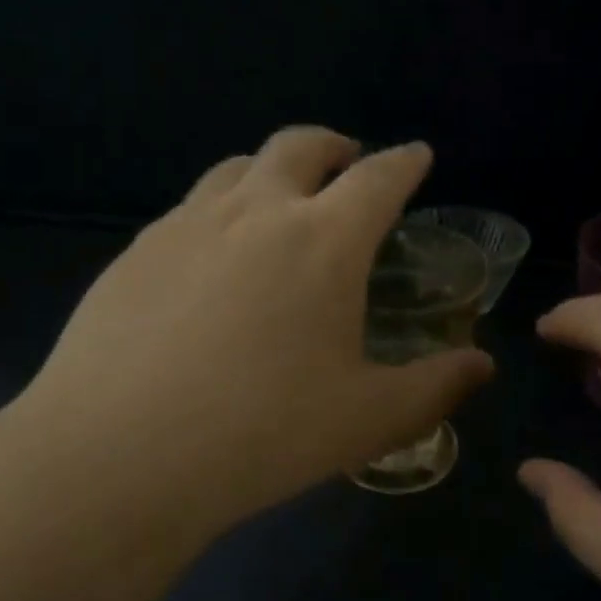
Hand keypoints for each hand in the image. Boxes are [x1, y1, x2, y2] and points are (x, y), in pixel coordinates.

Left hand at [8, 129, 492, 538]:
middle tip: (347, 162)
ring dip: (269, 170)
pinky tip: (211, 257)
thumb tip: (481, 366)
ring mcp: (186, 225)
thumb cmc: (262, 433)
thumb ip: (435, 388)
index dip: (404, 162)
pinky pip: (188, 209)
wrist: (119, 453)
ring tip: (279, 200)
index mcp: (323, 240)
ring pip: (236, 168)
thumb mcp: (367, 420)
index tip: (417, 155)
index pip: (378, 178)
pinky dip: (218, 211)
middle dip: (333, 146)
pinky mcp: (134, 252)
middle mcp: (254, 212)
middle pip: (299, 147)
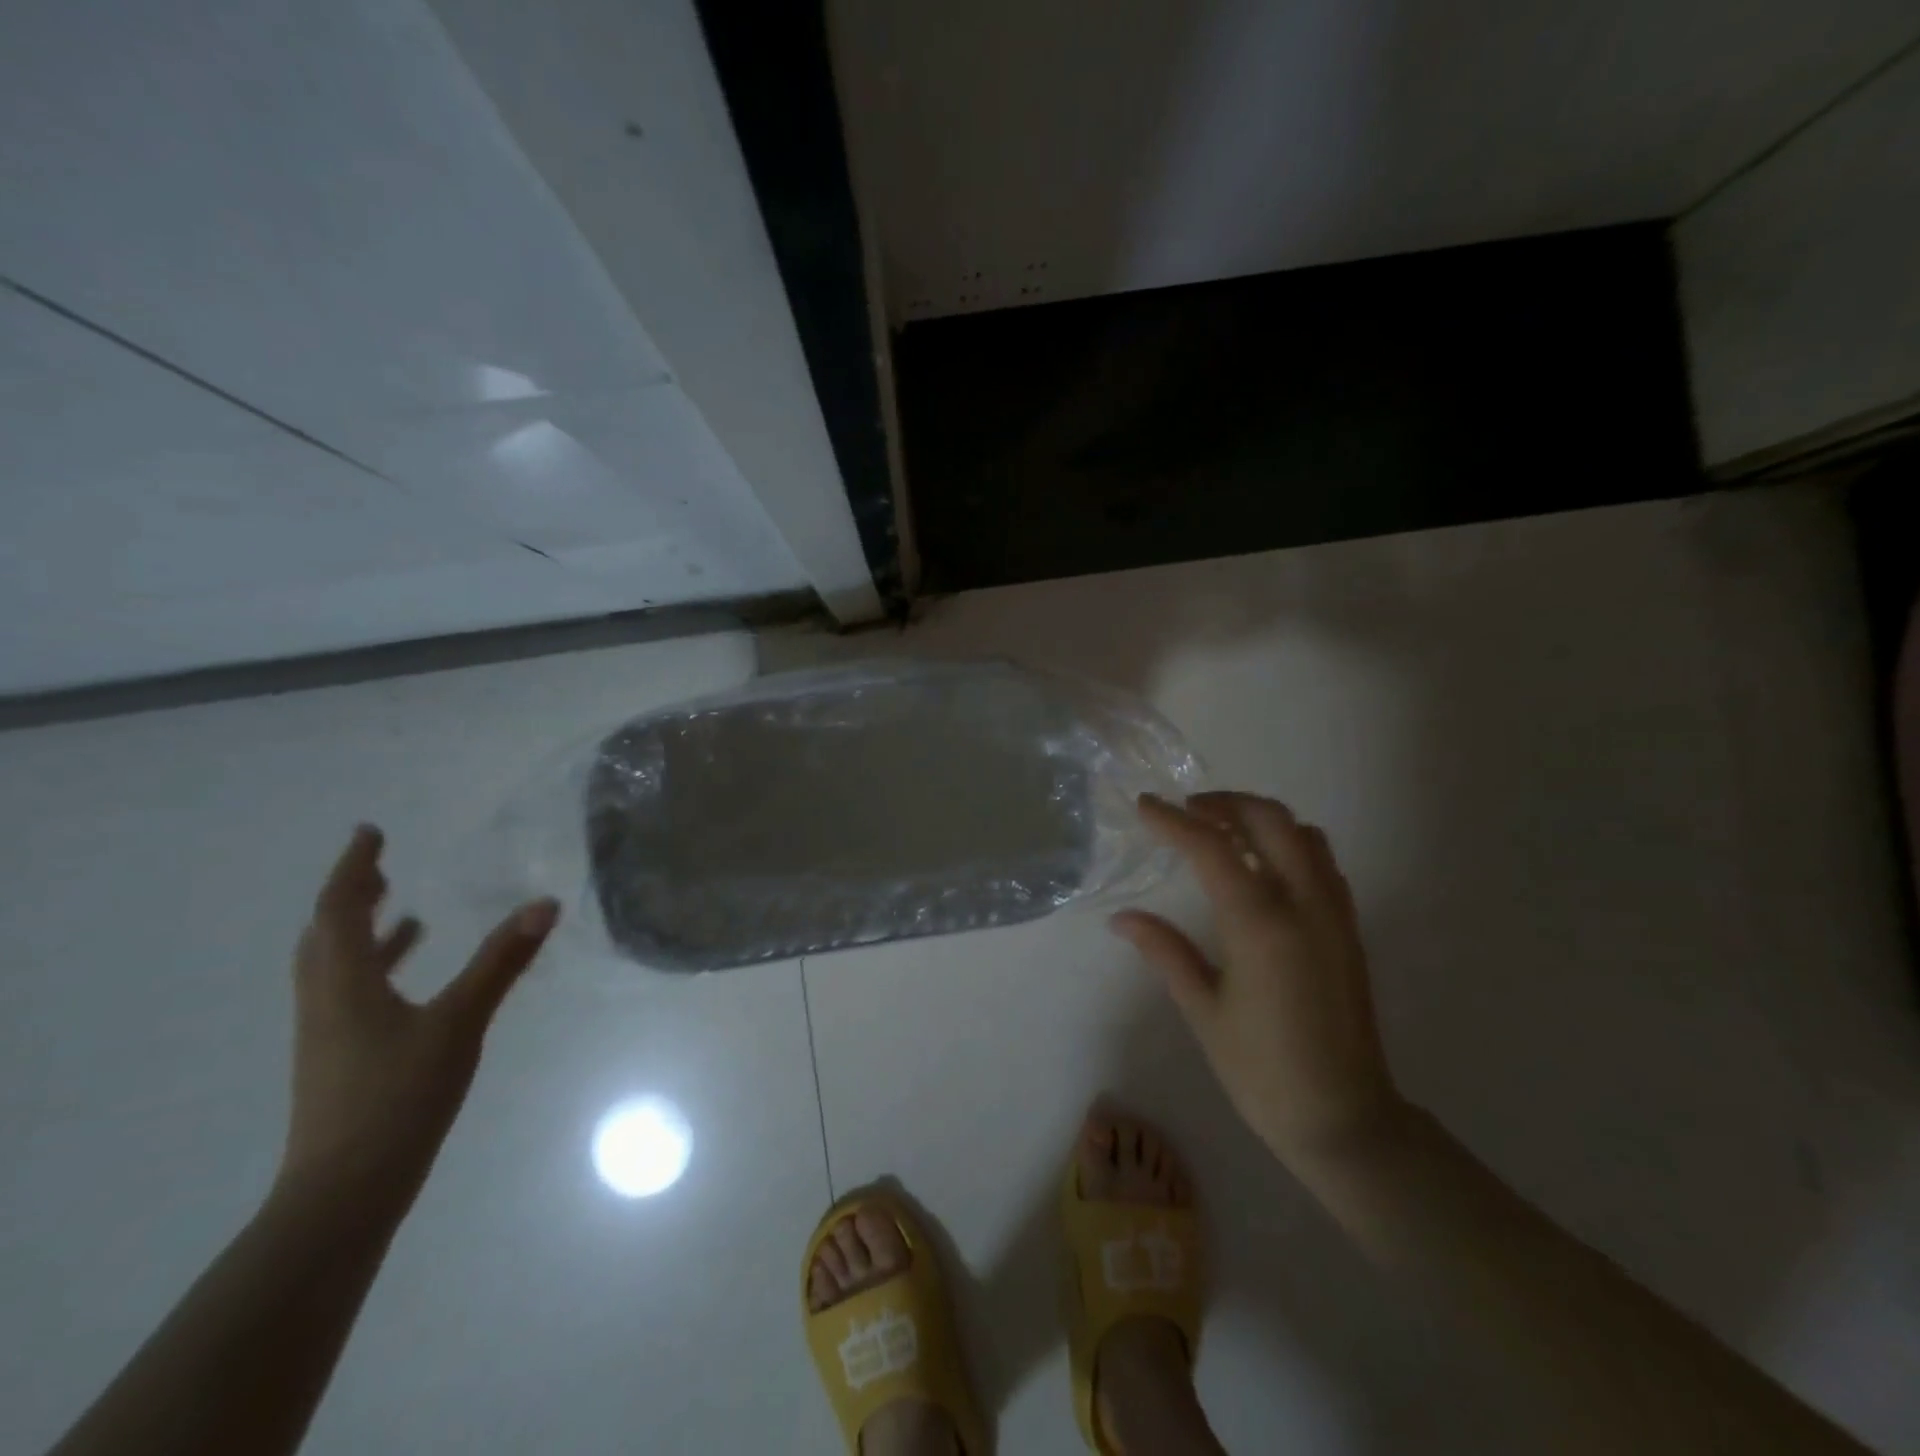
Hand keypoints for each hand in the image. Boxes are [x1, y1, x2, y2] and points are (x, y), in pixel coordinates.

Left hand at [276, 825, 558, 1214]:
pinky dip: (378, 970)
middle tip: (381, 867)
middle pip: (326, 936)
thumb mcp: (459, 1023)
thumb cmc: (398, 1097)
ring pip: (336, 967)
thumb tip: (544, 905)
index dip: (354, 868)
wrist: (345, 1192)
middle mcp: (326, 1001)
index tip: (370, 833)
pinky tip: (412, 982)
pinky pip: (353, 994)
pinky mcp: (341, 1059)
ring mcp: (328, 1034)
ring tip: (404, 913)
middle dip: (351, 897)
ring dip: (363, 933)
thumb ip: (502, 962)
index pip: (340, 909)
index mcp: (344, 983)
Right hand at [1112, 792, 1405, 1171]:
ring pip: (1303, 833)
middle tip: (1187, 811)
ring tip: (1221, 833)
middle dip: (1224, 803)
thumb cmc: (1262, 1070)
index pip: (1212, 848)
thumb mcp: (1202, 1010)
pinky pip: (1322, 861)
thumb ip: (1164, 951)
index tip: (1144, 805)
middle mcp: (1304, 905)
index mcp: (1260, 925)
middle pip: (1269, 820)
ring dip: (1260, 819)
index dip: (1173, 821)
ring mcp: (1334, 914)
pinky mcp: (1349, 928)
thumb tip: (1121, 918)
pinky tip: (1262, 868)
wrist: (1345, 1119)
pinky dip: (1289, 843)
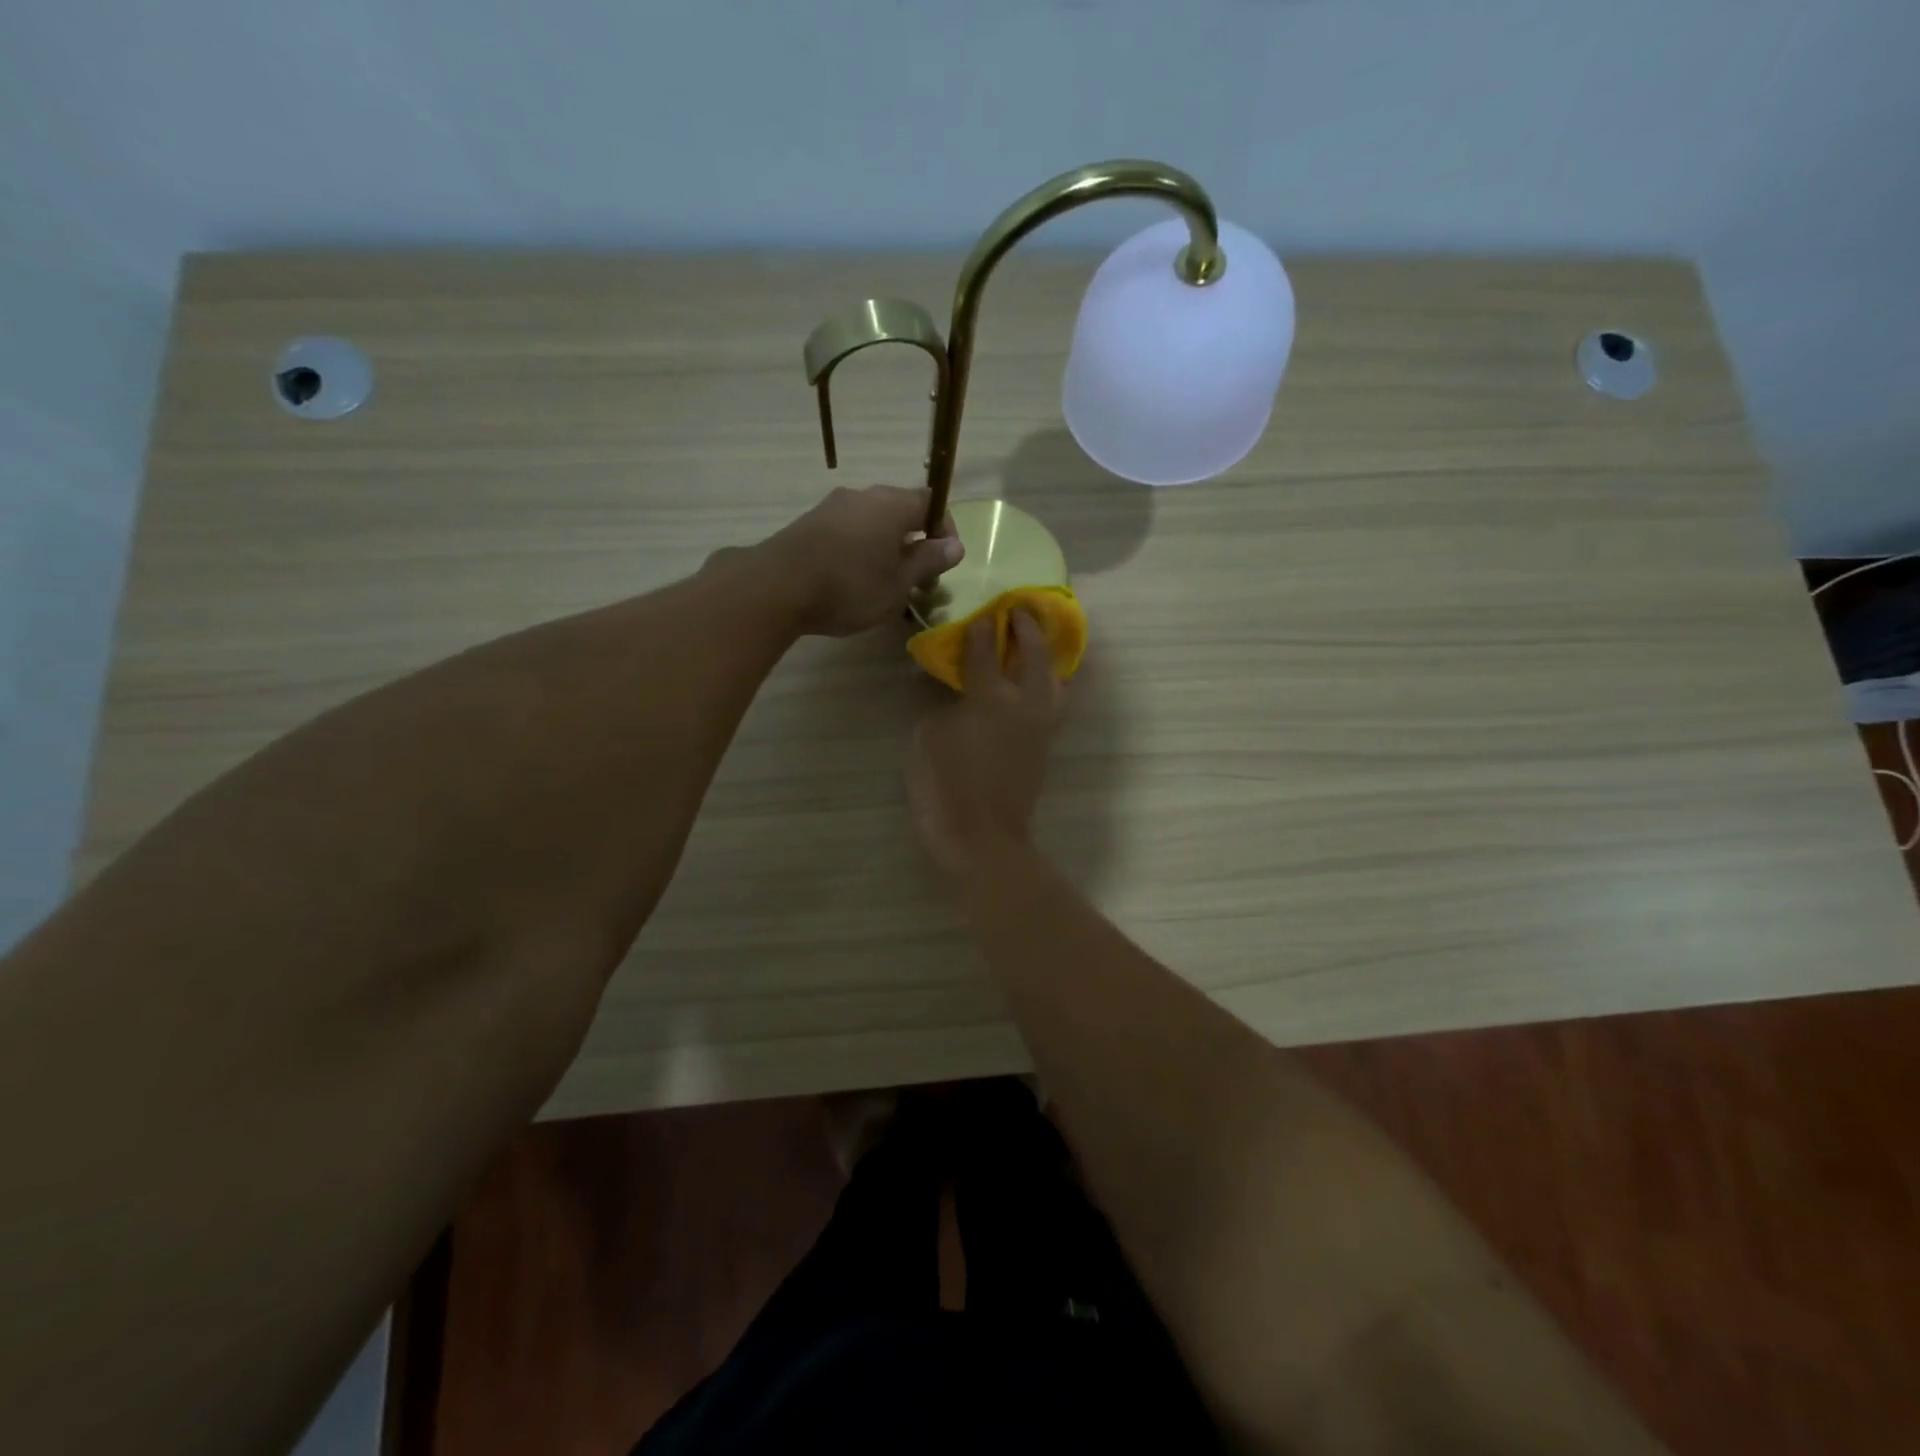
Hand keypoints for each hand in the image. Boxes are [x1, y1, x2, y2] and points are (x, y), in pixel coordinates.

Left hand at [758, 485, 961, 636]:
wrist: (777, 586)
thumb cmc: (849, 586)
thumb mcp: (898, 583)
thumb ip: (927, 562)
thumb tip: (955, 546)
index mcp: (892, 504)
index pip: (931, 503)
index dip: (944, 531)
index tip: (944, 564)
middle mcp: (864, 496)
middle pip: (901, 512)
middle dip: (915, 545)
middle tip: (917, 582)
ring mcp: (833, 507)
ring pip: (873, 524)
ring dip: (886, 550)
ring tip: (885, 587)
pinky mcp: (810, 524)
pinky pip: (848, 532)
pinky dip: (860, 552)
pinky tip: (853, 582)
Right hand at [907, 612, 1065, 875]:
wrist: (983, 839)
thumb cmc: (946, 786)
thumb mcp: (927, 737)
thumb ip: (944, 705)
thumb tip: (959, 693)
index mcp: (991, 698)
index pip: (986, 652)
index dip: (982, 630)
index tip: (982, 612)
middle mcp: (1024, 704)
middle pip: (1035, 655)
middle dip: (1028, 628)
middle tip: (1020, 610)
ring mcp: (1040, 727)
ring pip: (1055, 679)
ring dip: (1047, 654)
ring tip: (1038, 641)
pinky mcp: (1045, 747)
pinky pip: (1054, 702)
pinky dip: (1049, 682)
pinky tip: (1038, 679)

* _Exercise prompt_
Give back, unchanged, the run of lines in the listing above that begins at the line containing "ring tip: (885, 587)" and ends at the line containing "middle mcp: (1024, 704)", both included.

* _Reply to the exercise_
ring tip: (885, 587)
pinky mcp: (810, 524)
pinky pip: (848, 532)
pinky dip: (860, 552)
pinky tip: (853, 582)
Right hand at [907, 612, 1065, 875]:
wrist: (983, 839)
thumb cmc: (946, 786)
thumb mcp: (927, 737)
thumb ip: (944, 705)
thumb tip: (959, 693)
index mcp: (991, 698)
index pip: (986, 652)
index dip: (982, 630)
index tip: (982, 612)
middle mcp: (1024, 704)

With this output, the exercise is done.